Já entrada nos 50, achou que precisava fazer um curso de Direito, para poder assinar petições. Alertei-a: não vais agüentar cinco anos. Ela insistiu em seu propósito e fez vestibular na prestigiosa Mackenzie. Não agüentou três dias.
Na primeira aula de Direito Constitucional, um decrépito professor perguntava a seus alunos:
- O direito é uma emanação da so.. da so...?
Ninguém conseguia terminar a frase.
- Da socie... da socie...?
Os alunos, demonstrando invulgar inteligência, responderam em coro:
- Da sociedade!!!
- Muito bem - disse o professor, com um sorriso beatífico. - Ao direito dos costumes, costumamos chamar de Direito con... Direito con...?
Silêncio total.
- Direito consue...? Consue...?
Silêncio ainda mais espesso.
- Consuetu...? Consuetu...?
Nada feito.
- Consuetudi...? Consuetudi...?
Muito menos. O brilhante professor exclamou então com um sorriso sapiente na face, sorriso de quem detém o saber:
- Consuetudináááááário!!!
Foi seu terceiro e último dia de curso. Preferiu continuar elaborando pareceres e dando consultoria sem diploma algum. Como ela, milhares de outros auditores fiscais e fiscais trabalham com Direito na Receita Federal, embora oriundos de profissões que com Direito nada tem a ver. Uma de minhas dentistas, eu a perdi para o Ministério da Fazenda. Insatisfeita com sua profissão, fez concurso para auditor e hoje lida com leis.
Há despachantes por aí afora que entendem mais de Direito que muito bacharel. Continua o Lauda:
“De qualquer forma, realmente não nego que, mesmo na área jurídica, a bolsa pode ser uma armadilha. Um amigo meu alertou-me dela já há algum tempo (e é por isso que atualmente, mesmo recebendo-a, com um ano de mestrado e aos vinte e quatro anos, procuro emprego). E talvez até mesmo em outras áreas. Conheço mestrandos em Farmácia, Agronomia e Medicina que mal vêem a hora de largar a dita cuja e arranjar um emprego em uma boa multinacional ou em um bom hospital. Como com certeza não devo ser o único a se manifestar acerca dessa sua última entrada, então não direi mais nada”.

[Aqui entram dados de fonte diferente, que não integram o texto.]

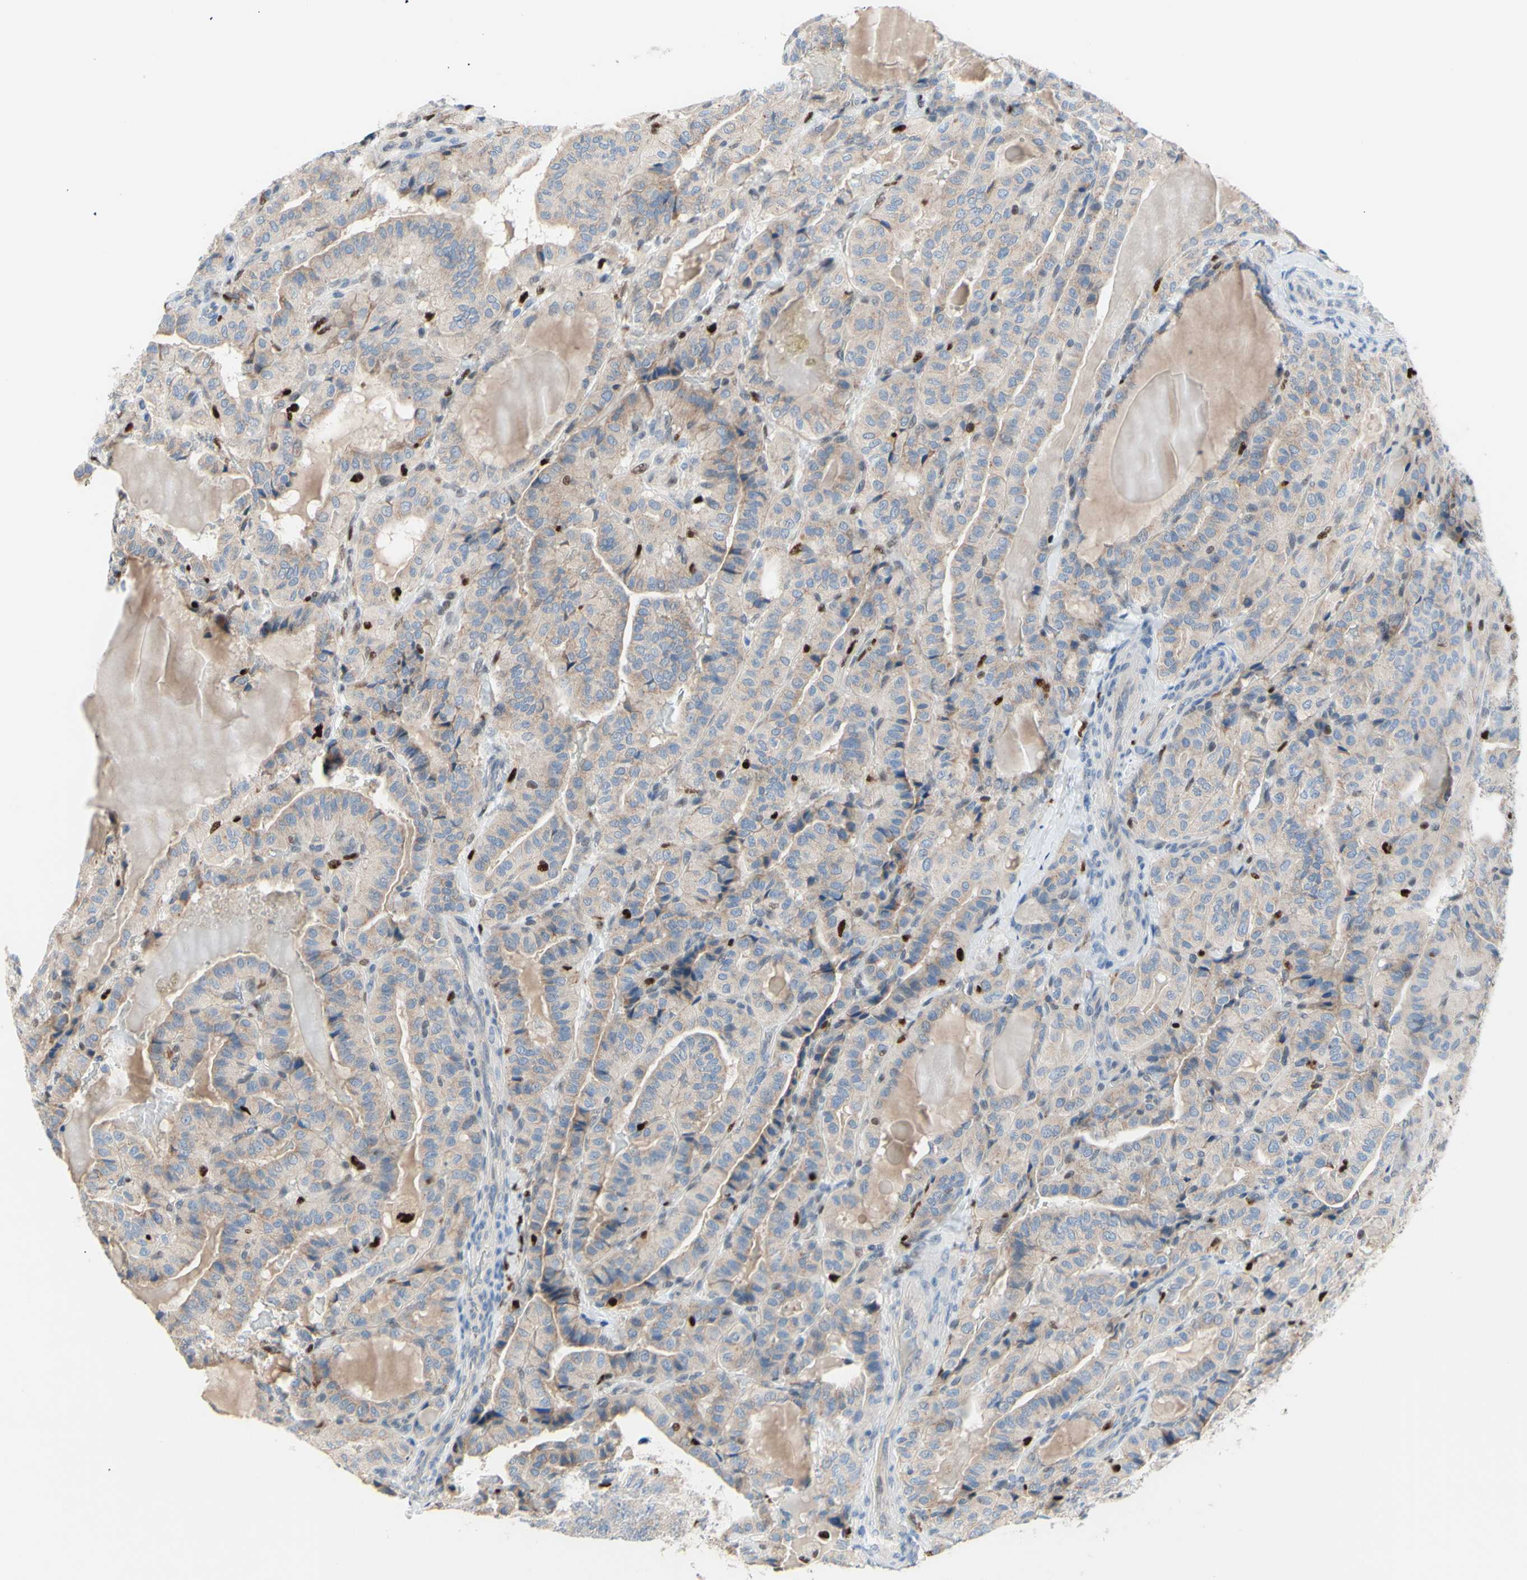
{"staining": {"intensity": "weak", "quantity": ">75%", "location": "cytoplasmic/membranous"}, "tissue": "thyroid cancer", "cell_type": "Tumor cells", "image_type": "cancer", "snomed": [{"axis": "morphology", "description": "Papillary adenocarcinoma, NOS"}, {"axis": "topography", "description": "Thyroid gland"}], "caption": "A high-resolution photomicrograph shows immunohistochemistry (IHC) staining of thyroid cancer (papillary adenocarcinoma), which exhibits weak cytoplasmic/membranous staining in approximately >75% of tumor cells.", "gene": "EED", "patient": {"sex": "male", "age": 77}}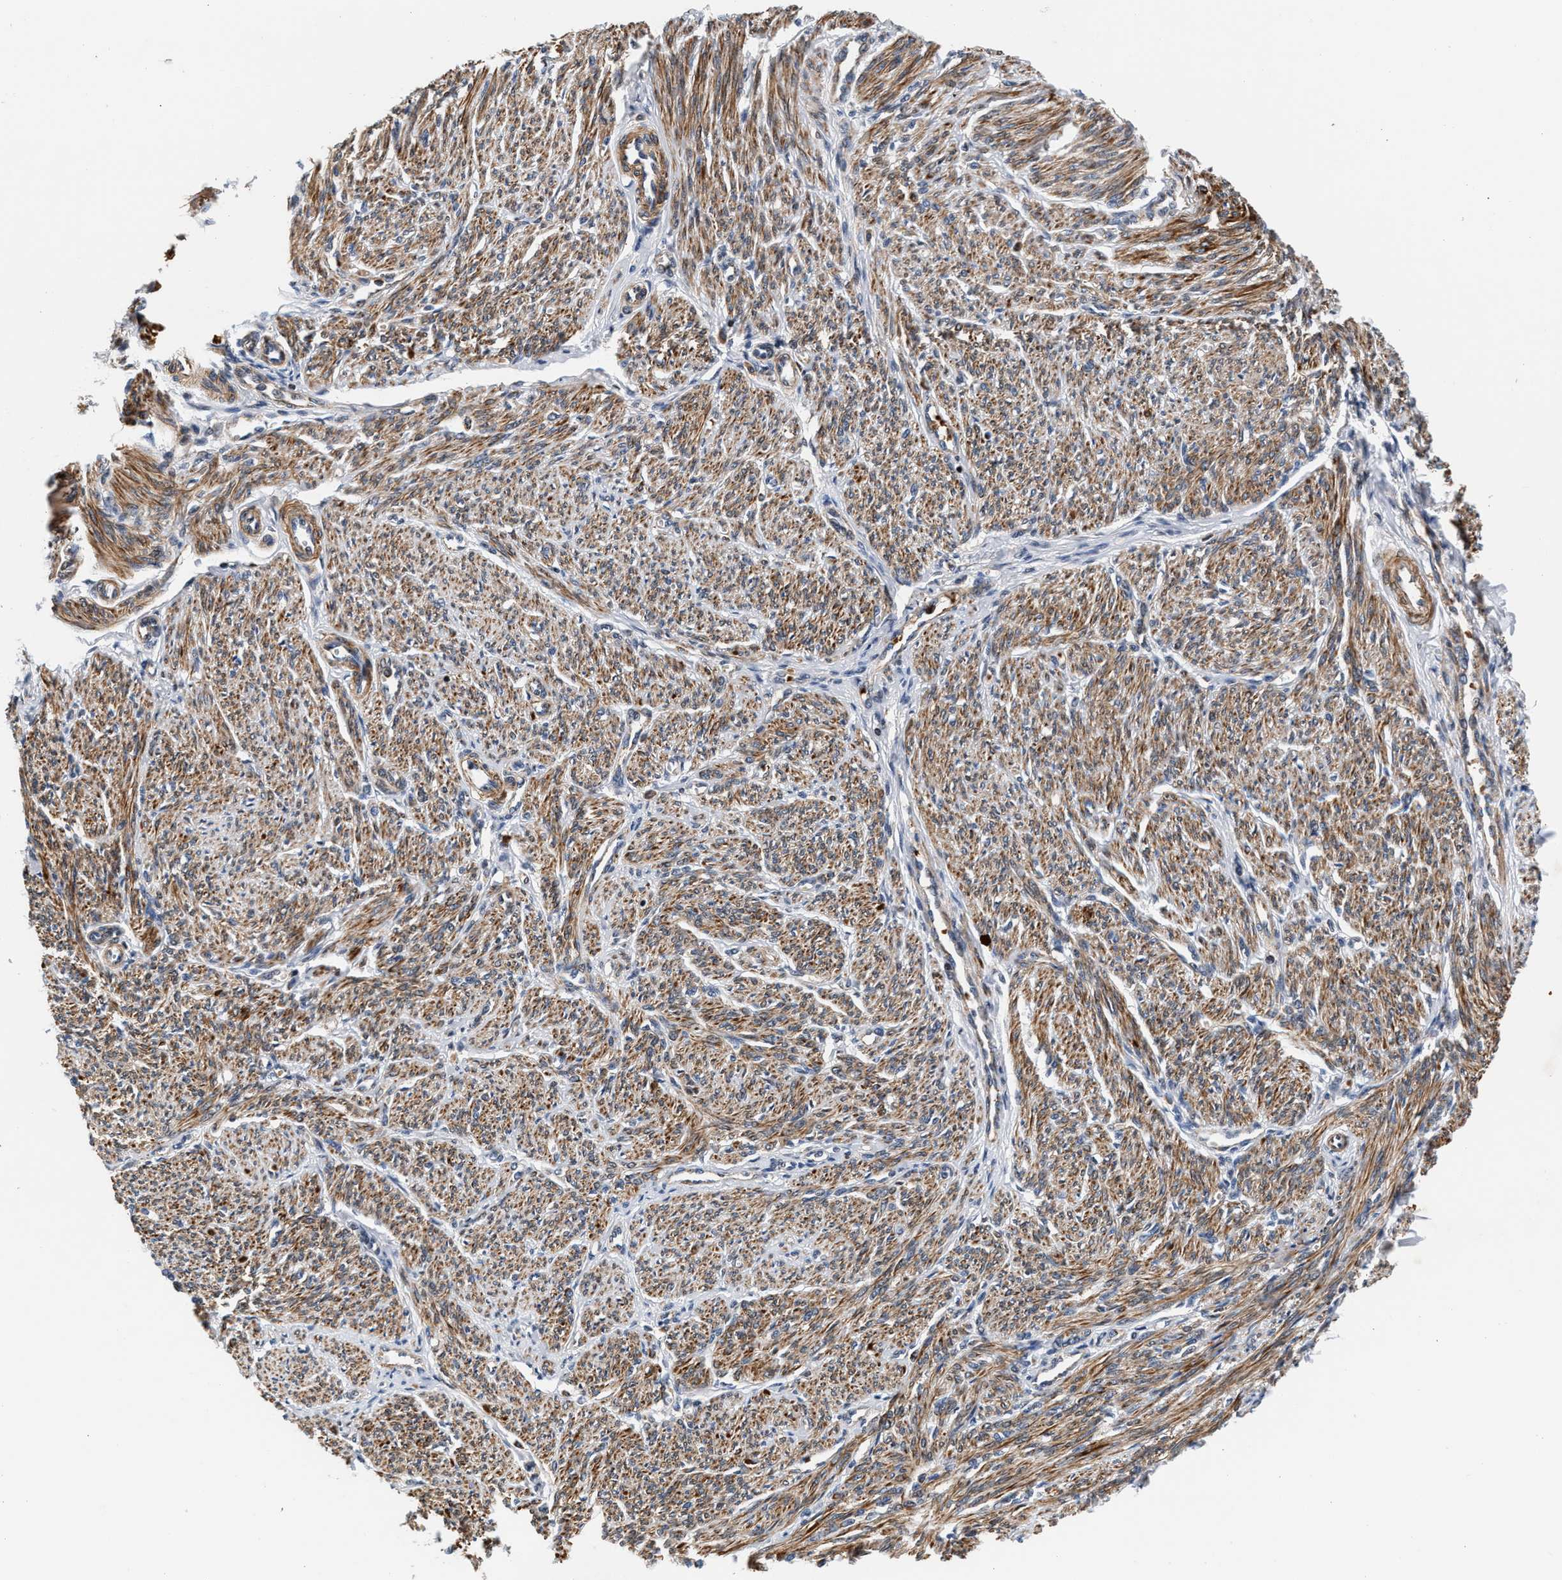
{"staining": {"intensity": "moderate", "quantity": ">75%", "location": "cytoplasmic/membranous"}, "tissue": "smooth muscle", "cell_type": "Smooth muscle cells", "image_type": "normal", "snomed": [{"axis": "morphology", "description": "Normal tissue, NOS"}, {"axis": "topography", "description": "Smooth muscle"}], "caption": "High-magnification brightfield microscopy of benign smooth muscle stained with DAB (brown) and counterstained with hematoxylin (blue). smooth muscle cells exhibit moderate cytoplasmic/membranous positivity is seen in about>75% of cells. Using DAB (brown) and hematoxylin (blue) stains, captured at high magnification using brightfield microscopy.", "gene": "SGK1", "patient": {"sex": "female", "age": 65}}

Raciocinando um pouco mais adiante. Imaginemos que alguém se forme hoje em Direito e opte por um mestrado e doutorado. Não terá exercido a profissão e, se pensar em voltar ao ramo depois da pós-graduação, as leis já serão outras. Particularmente neste país em que os responsáveis pelo ordenamento jurídico são acometidos de uma especial fúria legiferante. Mestrados e doutorados na área humanística, eu os vejo de modo geral como masturbação acadêmica. Só afastam o profissional do mercado de trabalho.
Ora, me perguntará o leitor: por que então fiz doutorado? Simples. Fiz por diletantismo. Queria viajar, queria Paris, queria seus vinhos e queixos, suas mulheres e suas artes. Nem apanhei meu diploma. Havia toda uma burocracia para apanhá-lo e eu não tinha disposição alguma de enfrentá-la só pra pegar um papelucho.
Mas não posso dizer que minha pós-graduação foi inútil. Indiretamente, para algo o doutorado serviu. Conheci por dentro uma sociedade desenvolvida, conheci melhor a Europa, aperfeiçoei mais um idioma, enviei crônica diária de Paris para meu jornal em Porto Alegre, divulguei a obra de Ernesto Sábato na França e passei a traduzir seus livros. (Meu orientador, que não sabia se Sábato era açougueiro ou alfaiate, acabou escrevendo um livro sobre sua obra e divulgou sua literatura em todo o continente. Fui bom professor). Para um jornalista, isto constitui uma excelente ferramenta de trabalho. Mas nada tinha a ver com o curso em si.
Uma vez doutor, descobri – para minha surpresa – que doutorado servia para lecionar. Lecionei literatura brasileira e comparada durante quatro anos. Foram os anos mais inúteis de minha vida.